The idea of this algorithm is that we do one "step" in the trie over many many boards and many many current states. Lets pretend we only have one board:

Terminology:

• State: (board id, node index, visited)
• Frontier: The collection of states that can be "stepped" e.g. moved to the next position in the trie

We start out with only 16 states (in the case of 4x4, one for each possible word starting point) and apply the "step" algorithm to each once. Because we can go many ways from each position we may end up with more than 16 next "states", e.g. we are at the second level in the trie and at different positions on the board.

This collection of "states" I call the frontier, it will in general grow as we go, then shrink as words end/hit dead ends. Our algorithm focuses on just moving all the points one "step" with minimal branching.

Core Arrays (cpp_ref)

// Direct child lookup (no bit twiddling)
int32_t childIndex[N*26];   // childIndex[u*26 + c] = child node or -1
uint8_t isTerminal[N];      // 1 if this node represents a complete word
int32_t termScore[N];       // Precomputed score for the terminal word at this node

Each node stores whether it is terminal and, if so, the score of the word that ends there in termScore[u]. Navigation is done via childIndex so there is no per-step bit manipulation.

How to navigate the trie (cpp_ref)

Use a direct 2D mapping indexed by (node, letter):

int child = childIndex[u * 26 + c];  // -1 if no such child

The childIndex array provides O(1) navigation per (node, letter) without per-step arithmetic.

Terminal scoring and de-duplication (cpp_ref)

When a traversal reaches a terminal node u, we add termScore[u] to the current board's total.
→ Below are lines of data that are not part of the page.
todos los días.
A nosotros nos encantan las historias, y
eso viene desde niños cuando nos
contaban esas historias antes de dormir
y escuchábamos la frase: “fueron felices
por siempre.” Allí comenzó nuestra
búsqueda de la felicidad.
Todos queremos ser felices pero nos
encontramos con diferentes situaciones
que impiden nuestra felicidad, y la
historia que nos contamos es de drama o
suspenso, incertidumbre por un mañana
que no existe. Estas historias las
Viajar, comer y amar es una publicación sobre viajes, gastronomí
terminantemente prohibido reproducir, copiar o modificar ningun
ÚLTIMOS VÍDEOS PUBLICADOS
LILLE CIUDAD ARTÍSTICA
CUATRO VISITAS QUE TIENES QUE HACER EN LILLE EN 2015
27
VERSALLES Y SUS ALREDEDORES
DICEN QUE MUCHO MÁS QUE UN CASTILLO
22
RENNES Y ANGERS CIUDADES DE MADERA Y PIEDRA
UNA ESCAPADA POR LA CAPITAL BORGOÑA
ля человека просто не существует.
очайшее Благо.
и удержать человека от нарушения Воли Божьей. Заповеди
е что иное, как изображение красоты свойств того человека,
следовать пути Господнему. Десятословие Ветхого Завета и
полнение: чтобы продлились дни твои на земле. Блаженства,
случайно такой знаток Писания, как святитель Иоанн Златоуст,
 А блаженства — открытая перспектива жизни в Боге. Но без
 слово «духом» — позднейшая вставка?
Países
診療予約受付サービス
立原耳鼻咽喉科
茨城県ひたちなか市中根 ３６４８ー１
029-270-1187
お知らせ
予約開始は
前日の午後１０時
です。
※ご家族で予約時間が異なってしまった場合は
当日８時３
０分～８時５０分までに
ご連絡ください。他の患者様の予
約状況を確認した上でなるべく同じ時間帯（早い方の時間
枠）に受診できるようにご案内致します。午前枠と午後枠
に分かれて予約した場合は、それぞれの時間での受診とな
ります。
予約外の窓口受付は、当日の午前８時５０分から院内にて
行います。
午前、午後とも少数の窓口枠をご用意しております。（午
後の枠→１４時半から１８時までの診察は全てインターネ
To avoid counting the same terminal node multiple times on the same board (via different paths), we track the last board number seen per node and only add once per board.

Visited Bitmask

Each path through the board maintains a 32-bit visited mask where bit i is set if board position i has been visited

How the Frontier Works

1. Start from one of 16 positions, follow the first letter into the trie
2. At each depth, try all 8 possible neighbors
3. Skip neighbors that are:
   • Out of bounds (encoded as -1)
   • Already visited (check bitmask)
   • Not valid in the trie (child lookup returns -1)
4. When we reach a terminal trie node, record it